Md. Mezbaul Haque, the spokesperson and executive director of Bangladesh Bank, emphasised that reducing defaults was a priority for the institution regardless of IMF conditions. Speaking to The Daily Messenger, he stated, “We planned to reduce defaults at any cost. We worked on a challenge. There is no IMF issue here. Yes, they have given many conditions to get the loan. One of them was the reduction of defaulted loans. Even if they did not give conditions, we would work to reduce defaulted loans.”

Furthermore, Mezbaul highlighted the determination of the current governor to implement reforms in the economic sector. He added, “Our current governor expressed his determination to bring reforms to the economic sector right after assuming office. We are also working on sales. We have worked seriously on how to reduce instability in banks and recover defaults.”

On the other hand, a top official of Bangladesh Bank, speaking anonymously to The Daily Messenger, acknowledged that election-related defaults contributed to the reduction in loans. The official explained, "Election defaults are one of the reasons for reducing loans."

He noted that influential individuals sometimes avoid repaying loans but regularise them to avoid complications with the Credit Information Bureau during elections. However, the amount involved in this regularisation was relatively small, amounting to Tk 10 thousand crore. The official also underscored the significant role of the IMF in prompting these actions, stating, "The IMF certainly has a big role behind it. Because of their conditions, we are also shaken. I have increased supervision in banks than before.”

At the conclusion of the December quarter of the current financial year, defaulted loans from state-owned banks decreased by a marginal Tk 16 crore. Agrani Bank, in particular, stands out with the highest number of defaulted loans. The total disbursed loan amount of the bank is Tk 69,904 crore, with Tk 18,095 crore in default, constituting 25.89 percent of disbursed loans. Similarly, Janata Bank's disbursed loan amount is Tk 91,158 crore, with Tk 17,501 crore in default, accounting for 19.20 percent of the total loan.

On the other hand, the total default amount of private sector banks stands at Tk 70,981 crore, a decrease of Tk 10,556 crore compared to the previous quarter. National Bank holds the highest amount of defaulted loans at Tk 12,368 crore. However, there has been a decrease in the bank's defaults compared to the previous quarter, where it defaulted at Tk 13,514 crore, reflecting a reduction of Tk 1,146 crore in three months.

Meanwhile, defaults from foreign banks operating in Bangladesh have also declined. In the previous quarter, the default amount from foreign banks was Tk 3,286 crore, which decreased to Tk 3,200 crore in this quarter, indicating a decrease of Tk 86 crore in three months. Additionally, the defaulted loans of state-owned specialised banks stood at Tk 5,669 crore, with defaults from only three banks increasing by Tk 892 crore in three months.

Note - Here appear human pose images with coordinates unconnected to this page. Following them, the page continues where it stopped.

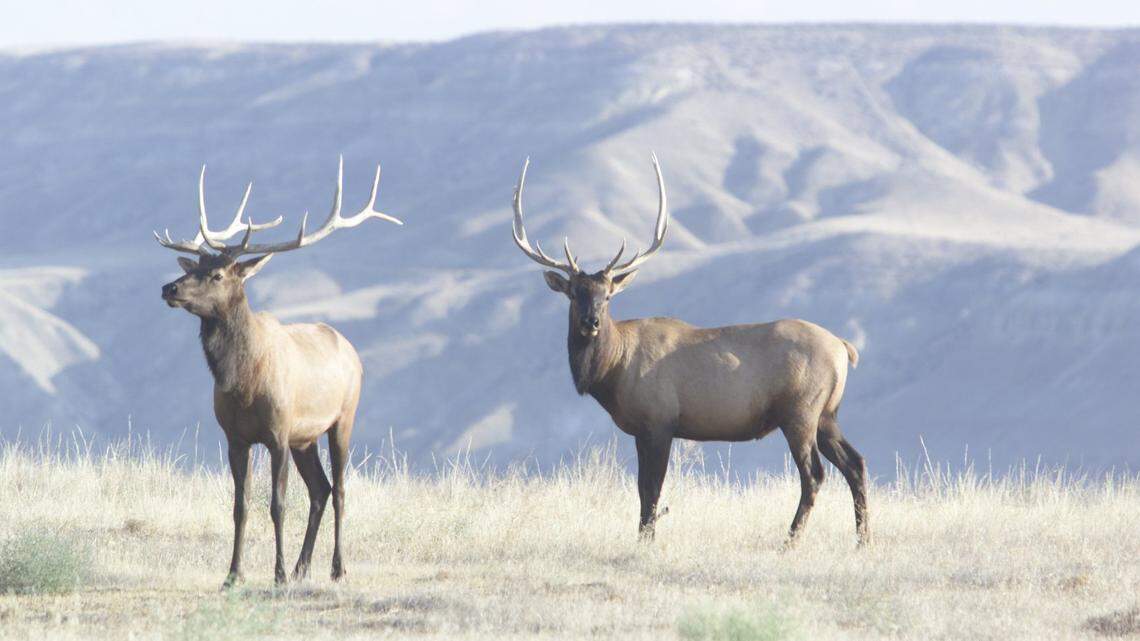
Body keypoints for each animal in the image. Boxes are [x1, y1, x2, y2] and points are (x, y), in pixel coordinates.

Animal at [156, 157, 402, 587]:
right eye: (195, 265)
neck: (242, 382)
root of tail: (351, 350)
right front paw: (233, 574)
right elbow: (240, 506)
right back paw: (305, 567)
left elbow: (277, 504)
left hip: (343, 418)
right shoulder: (235, 438)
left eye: (218, 274)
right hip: (306, 439)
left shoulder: (278, 433)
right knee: (320, 489)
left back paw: (336, 568)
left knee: (339, 490)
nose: (169, 288)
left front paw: (279, 573)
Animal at [510, 155, 869, 546]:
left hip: (800, 411)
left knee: (814, 474)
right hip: (827, 414)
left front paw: (647, 541)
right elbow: (642, 490)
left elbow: (652, 489)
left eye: (607, 296)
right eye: (575, 294)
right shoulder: (642, 431)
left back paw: (790, 541)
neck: (613, 373)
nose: (590, 323)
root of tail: (845, 349)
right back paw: (862, 539)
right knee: (856, 464)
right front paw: (643, 537)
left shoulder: (660, 421)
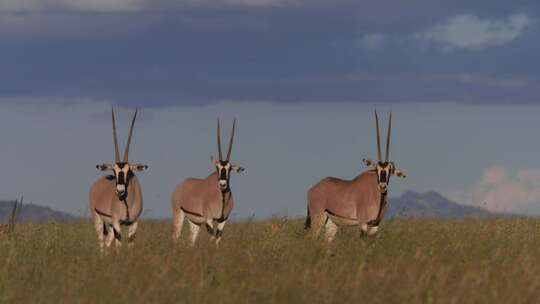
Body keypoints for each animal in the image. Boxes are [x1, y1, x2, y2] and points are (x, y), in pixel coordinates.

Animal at [89, 108, 148, 253]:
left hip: (109, 225)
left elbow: (130, 243)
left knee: (107, 242)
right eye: (114, 171)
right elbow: (119, 244)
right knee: (101, 242)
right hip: (98, 220)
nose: (120, 191)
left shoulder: (135, 222)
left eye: (129, 171)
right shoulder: (117, 222)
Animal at [171, 119, 245, 247]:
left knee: (191, 240)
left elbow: (217, 238)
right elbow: (212, 237)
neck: (221, 197)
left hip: (194, 222)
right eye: (217, 167)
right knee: (175, 236)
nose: (222, 184)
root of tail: (179, 187)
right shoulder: (209, 219)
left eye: (230, 168)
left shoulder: (223, 220)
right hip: (178, 214)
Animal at [308, 110, 404, 241]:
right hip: (318, 218)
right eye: (376, 169)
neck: (375, 194)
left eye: (390, 170)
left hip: (331, 223)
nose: (383, 186)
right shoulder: (363, 223)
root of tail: (312, 189)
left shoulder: (375, 225)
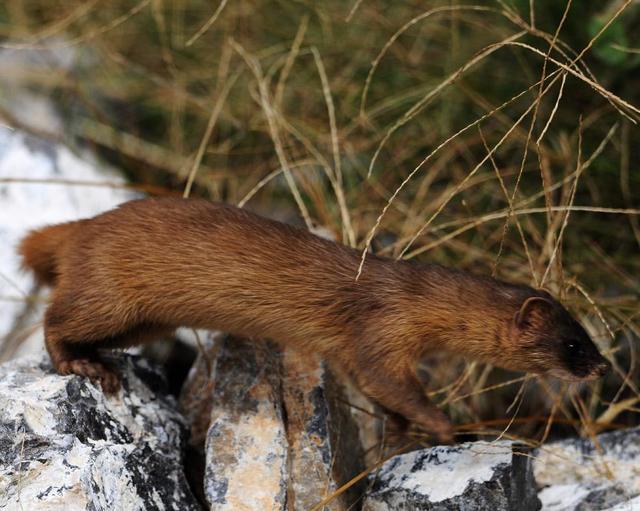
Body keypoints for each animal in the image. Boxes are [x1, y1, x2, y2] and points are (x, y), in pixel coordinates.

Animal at [18, 197, 608, 444]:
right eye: (572, 345)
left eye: (587, 334)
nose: (602, 367)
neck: (410, 293)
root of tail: (83, 226)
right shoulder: (381, 332)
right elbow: (388, 379)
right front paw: (444, 426)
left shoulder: (360, 353)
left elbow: (378, 391)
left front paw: (398, 427)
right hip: (109, 294)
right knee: (56, 317)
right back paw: (84, 365)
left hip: (144, 321)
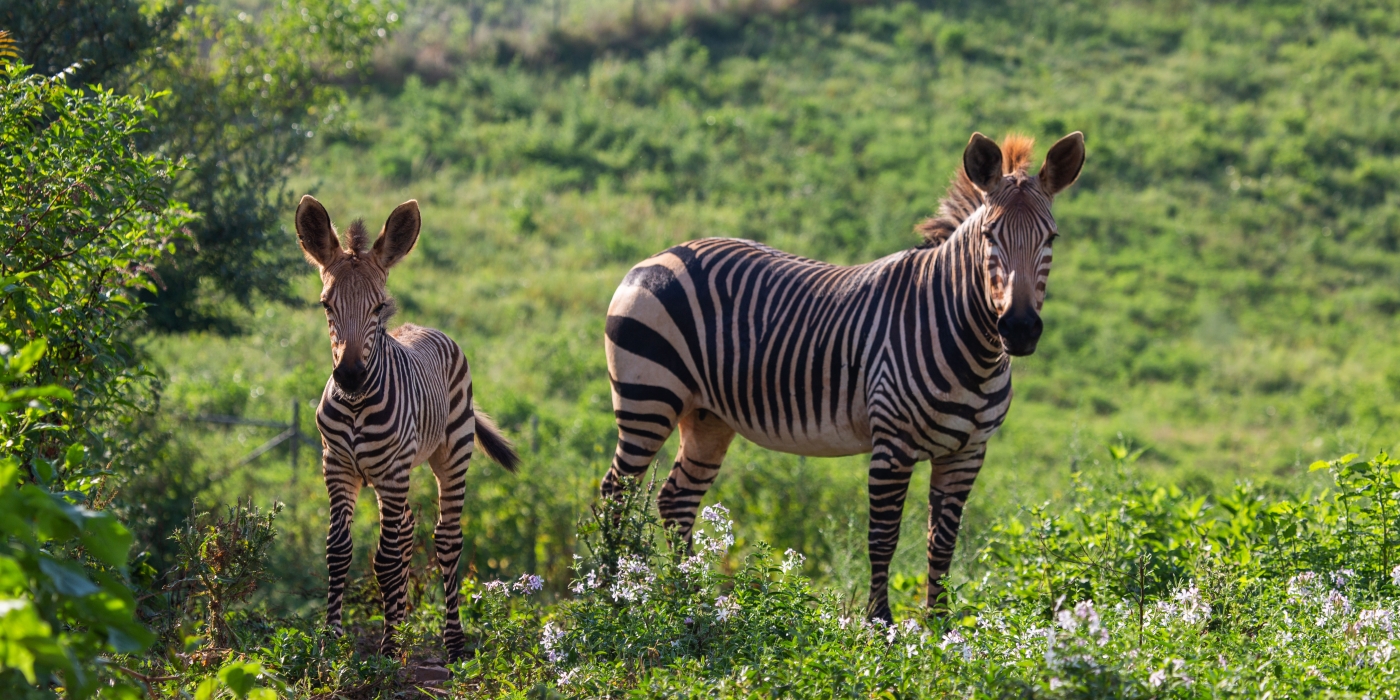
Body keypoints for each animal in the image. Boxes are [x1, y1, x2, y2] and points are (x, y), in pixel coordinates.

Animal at [295, 194, 520, 658]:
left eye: (378, 306)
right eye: (326, 304)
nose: (350, 377)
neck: (357, 405)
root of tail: (426, 329)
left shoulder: (392, 472)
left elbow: (383, 559)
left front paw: (385, 651)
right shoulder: (337, 467)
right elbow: (338, 551)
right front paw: (332, 641)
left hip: (450, 455)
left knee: (446, 540)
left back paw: (454, 644)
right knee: (404, 535)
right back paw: (401, 626)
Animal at [599, 130, 1080, 618]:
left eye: (1051, 237)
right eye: (989, 236)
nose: (1019, 329)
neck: (969, 345)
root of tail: (660, 255)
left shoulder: (967, 453)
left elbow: (941, 547)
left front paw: (940, 626)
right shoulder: (893, 444)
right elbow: (883, 540)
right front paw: (880, 625)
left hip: (707, 416)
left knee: (675, 498)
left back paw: (690, 600)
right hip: (647, 398)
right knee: (616, 493)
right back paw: (609, 600)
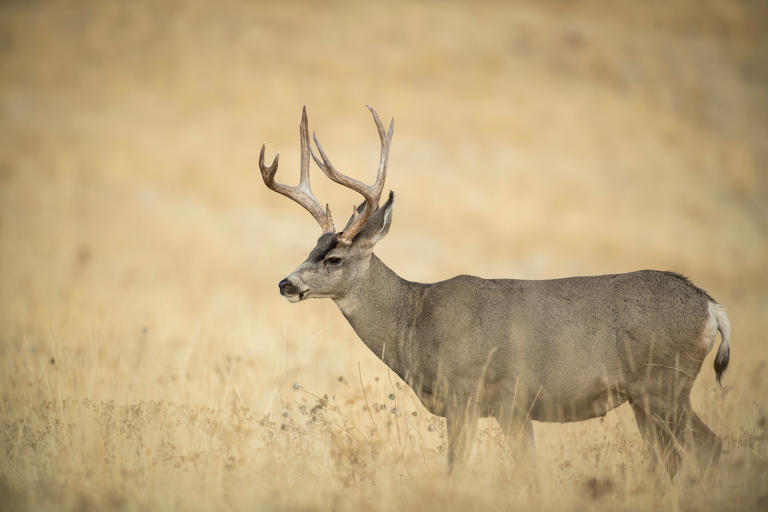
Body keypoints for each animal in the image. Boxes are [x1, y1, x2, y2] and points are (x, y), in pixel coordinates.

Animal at [256, 106, 728, 478]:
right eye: (312, 248)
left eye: (334, 259)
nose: (286, 283)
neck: (415, 321)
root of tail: (711, 307)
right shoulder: (510, 409)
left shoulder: (469, 395)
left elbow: (457, 469)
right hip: (648, 397)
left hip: (664, 384)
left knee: (707, 448)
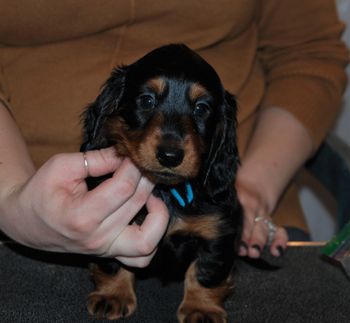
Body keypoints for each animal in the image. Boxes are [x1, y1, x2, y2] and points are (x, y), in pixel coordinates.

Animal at [80, 43, 242, 323]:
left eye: (201, 108)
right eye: (147, 100)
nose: (170, 155)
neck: (167, 191)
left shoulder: (217, 234)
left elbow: (206, 272)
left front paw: (202, 308)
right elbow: (113, 261)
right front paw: (113, 294)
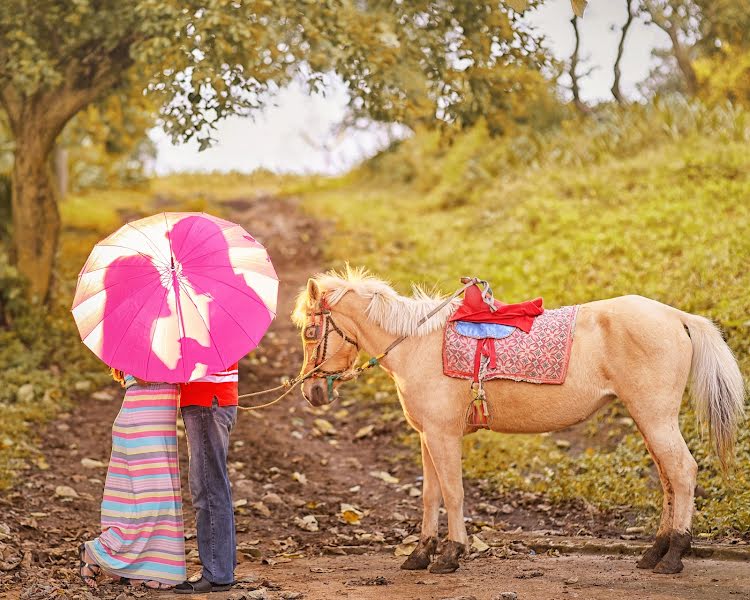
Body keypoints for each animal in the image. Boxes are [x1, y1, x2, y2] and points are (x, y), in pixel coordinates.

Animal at [292, 268, 748, 576]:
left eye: (311, 331)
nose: (311, 392)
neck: (417, 346)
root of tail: (678, 317)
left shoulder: (443, 435)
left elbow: (453, 493)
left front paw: (451, 555)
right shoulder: (427, 437)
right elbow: (430, 496)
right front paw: (420, 554)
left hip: (655, 417)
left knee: (683, 472)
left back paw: (674, 556)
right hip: (648, 419)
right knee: (669, 479)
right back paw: (654, 552)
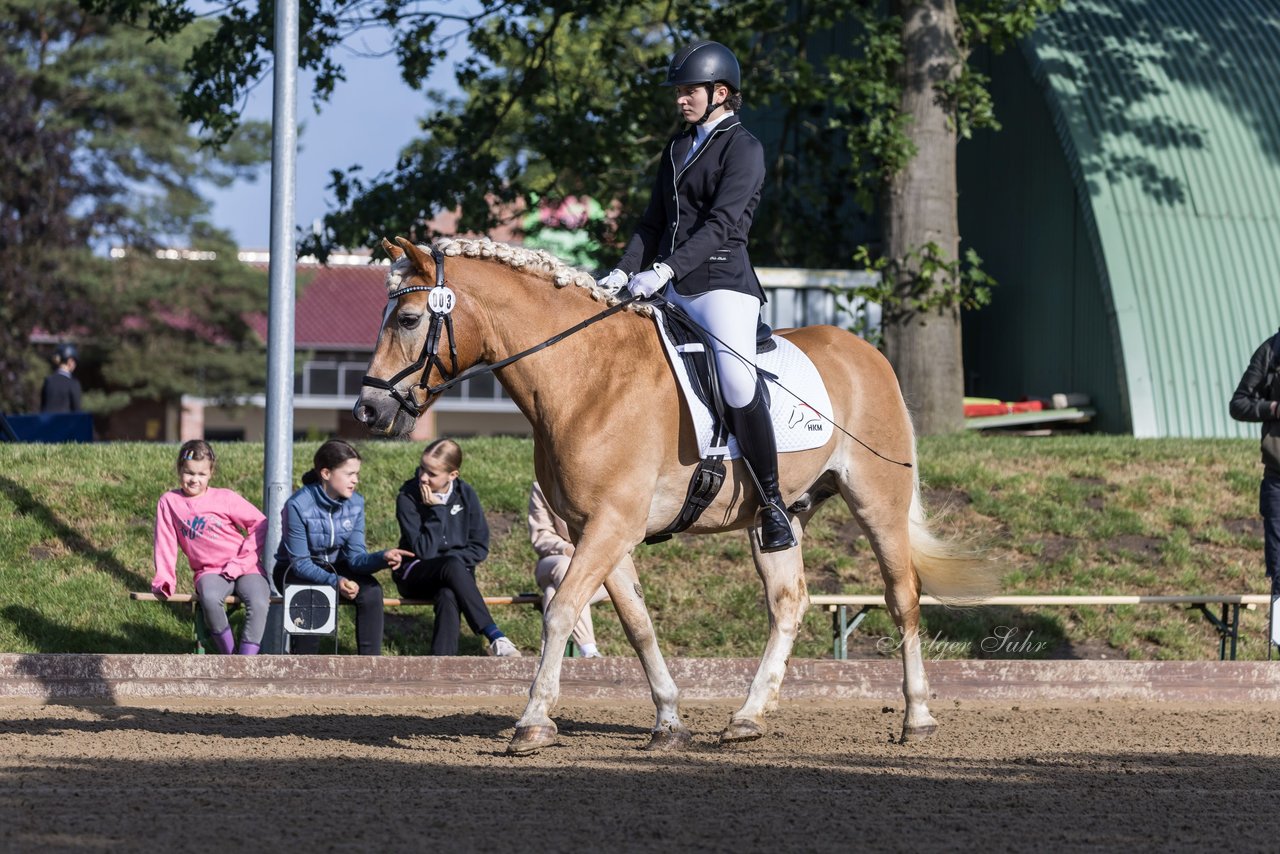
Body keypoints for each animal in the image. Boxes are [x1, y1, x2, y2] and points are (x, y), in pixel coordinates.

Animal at [355, 235, 993, 752]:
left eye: (408, 319)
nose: (369, 410)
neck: (585, 376)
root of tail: (867, 353)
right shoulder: (597, 528)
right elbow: (638, 624)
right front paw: (668, 720)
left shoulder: (612, 525)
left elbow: (561, 612)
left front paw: (533, 723)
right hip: (778, 516)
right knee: (788, 603)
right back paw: (748, 718)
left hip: (877, 502)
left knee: (902, 597)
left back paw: (917, 718)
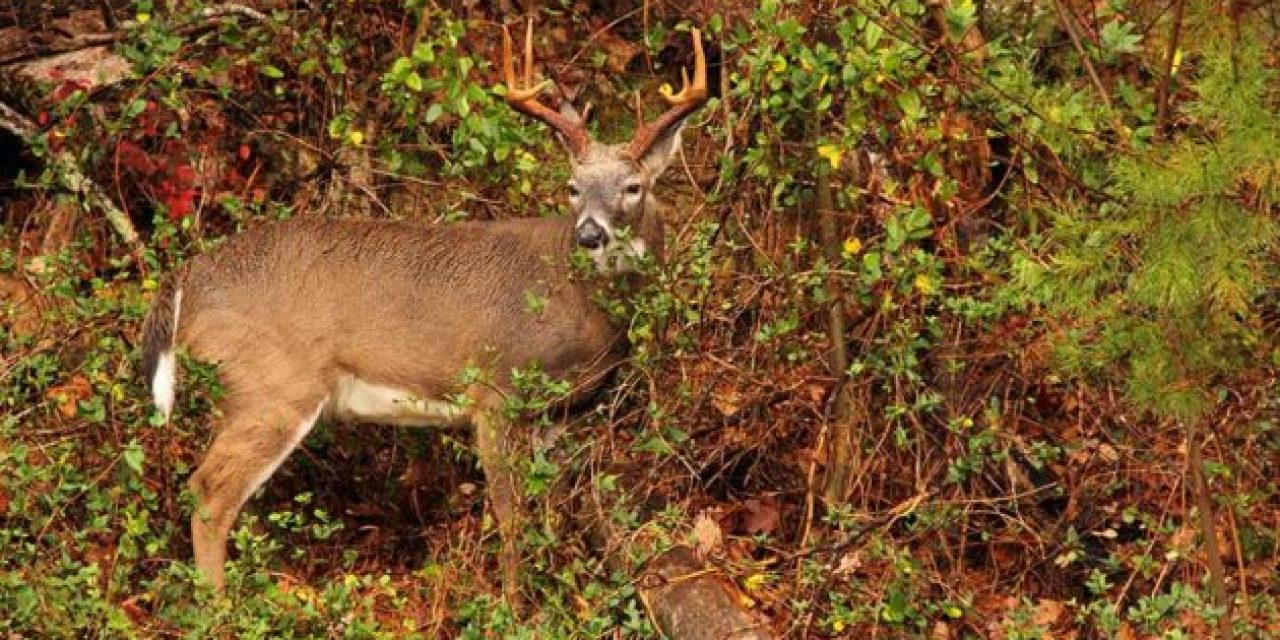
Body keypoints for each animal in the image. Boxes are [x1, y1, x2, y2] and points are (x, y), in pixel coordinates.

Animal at [140, 18, 711, 599]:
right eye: (572, 188)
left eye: (633, 187)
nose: (590, 234)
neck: (578, 305)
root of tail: (190, 276)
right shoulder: (495, 389)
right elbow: (511, 513)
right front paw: (515, 604)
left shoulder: (560, 411)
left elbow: (549, 505)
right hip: (271, 384)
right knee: (209, 491)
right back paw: (219, 605)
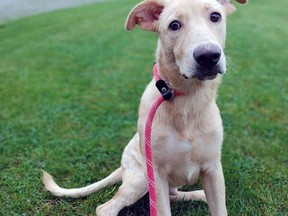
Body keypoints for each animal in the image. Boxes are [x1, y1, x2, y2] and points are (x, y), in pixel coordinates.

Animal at [42, 0, 248, 215]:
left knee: (174, 196)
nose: (208, 56)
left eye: (215, 16)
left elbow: (219, 208)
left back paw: (198, 194)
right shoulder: (156, 175)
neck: (188, 100)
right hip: (141, 179)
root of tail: (122, 167)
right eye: (174, 25)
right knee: (105, 208)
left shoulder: (213, 168)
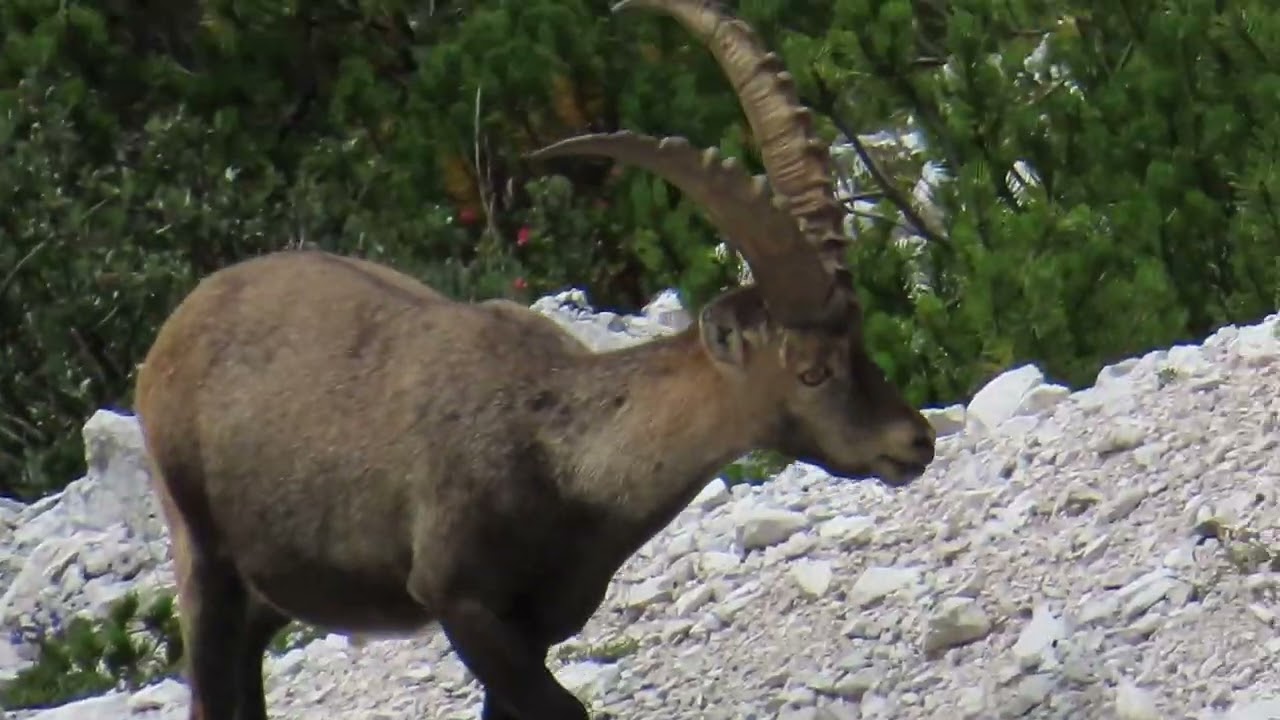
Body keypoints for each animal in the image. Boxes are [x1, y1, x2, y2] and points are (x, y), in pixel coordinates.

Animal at [133, 1, 938, 718]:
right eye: (811, 370)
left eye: (860, 341)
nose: (915, 442)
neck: (560, 453)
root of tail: (178, 325)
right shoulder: (459, 599)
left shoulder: (544, 622)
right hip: (201, 552)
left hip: (272, 587)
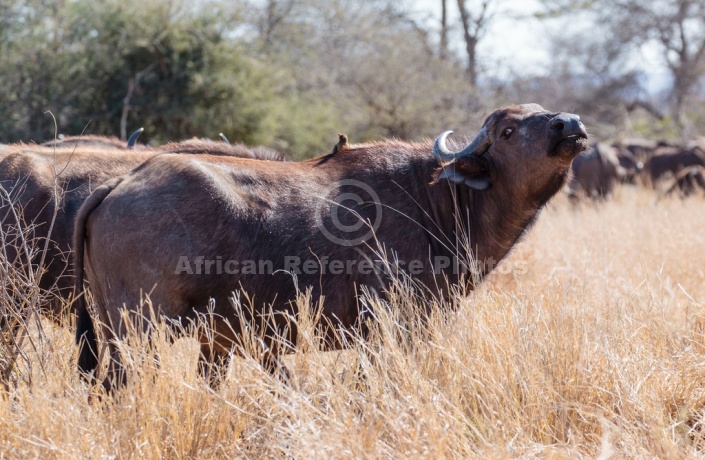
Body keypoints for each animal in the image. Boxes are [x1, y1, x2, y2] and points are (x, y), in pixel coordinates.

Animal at [71, 102, 588, 390]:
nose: (569, 124)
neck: (437, 199)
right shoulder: (393, 329)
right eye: (508, 131)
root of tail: (120, 184)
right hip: (138, 332)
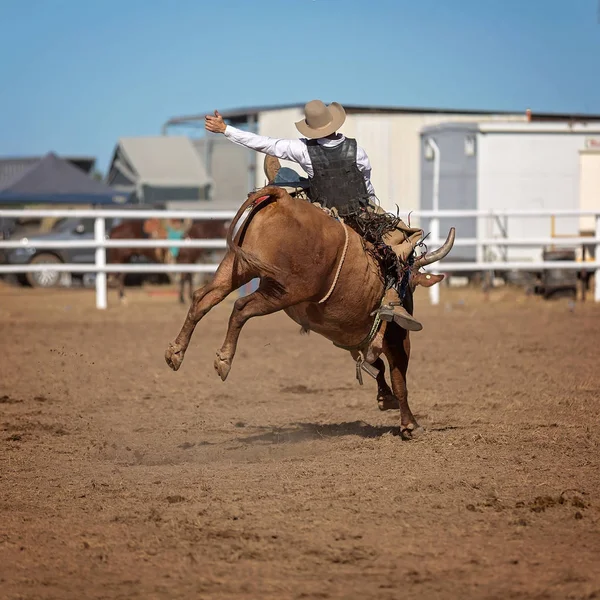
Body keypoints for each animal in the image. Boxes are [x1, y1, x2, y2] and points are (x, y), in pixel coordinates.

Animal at [164, 185, 454, 438]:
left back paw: (175, 352)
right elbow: (398, 377)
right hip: (284, 290)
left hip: (236, 267)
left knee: (203, 298)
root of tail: (283, 198)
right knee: (240, 308)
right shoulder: (396, 338)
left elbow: (378, 366)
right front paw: (409, 424)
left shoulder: (358, 340)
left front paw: (385, 397)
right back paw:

Dr. Zahid Hussain, former lead economist of the World Bank, expressed concerns to The Daily Messenger regarding the lack of visible initiatives to address bad debts and the ineffective actions by the central bank. He stated, "We have no visible initiative to stop the bad debts. There is no effective action by the central bank. However, I don't know how accurate the reduction in defaults is. However, the picture of the defaulter that appears is not the real picture. The real picture will be darker and bigger.”

Zahid highlighted the potential motivations behind the reduction in defaults, suggesting that some customers may have paid off their loans due to the election or to meet conditions for obtaining an IMF loan. However, he emphasised that despite providing repeated opportunities for customers to repay loans, there hasn't been significant improvement.

The economist criticised the lax enforcement of regulations, stressing the need for stricter enforcement, and advocated for a level playing field in loan disbursement and repayment, stating, “Loan disbursement and loan-taking should be seen with the same eyes. In short, there should be a level playing field. On the one hand, loans are not being collected in the banking sector, and they are also being distributed; in this way, defaults will not decrease.”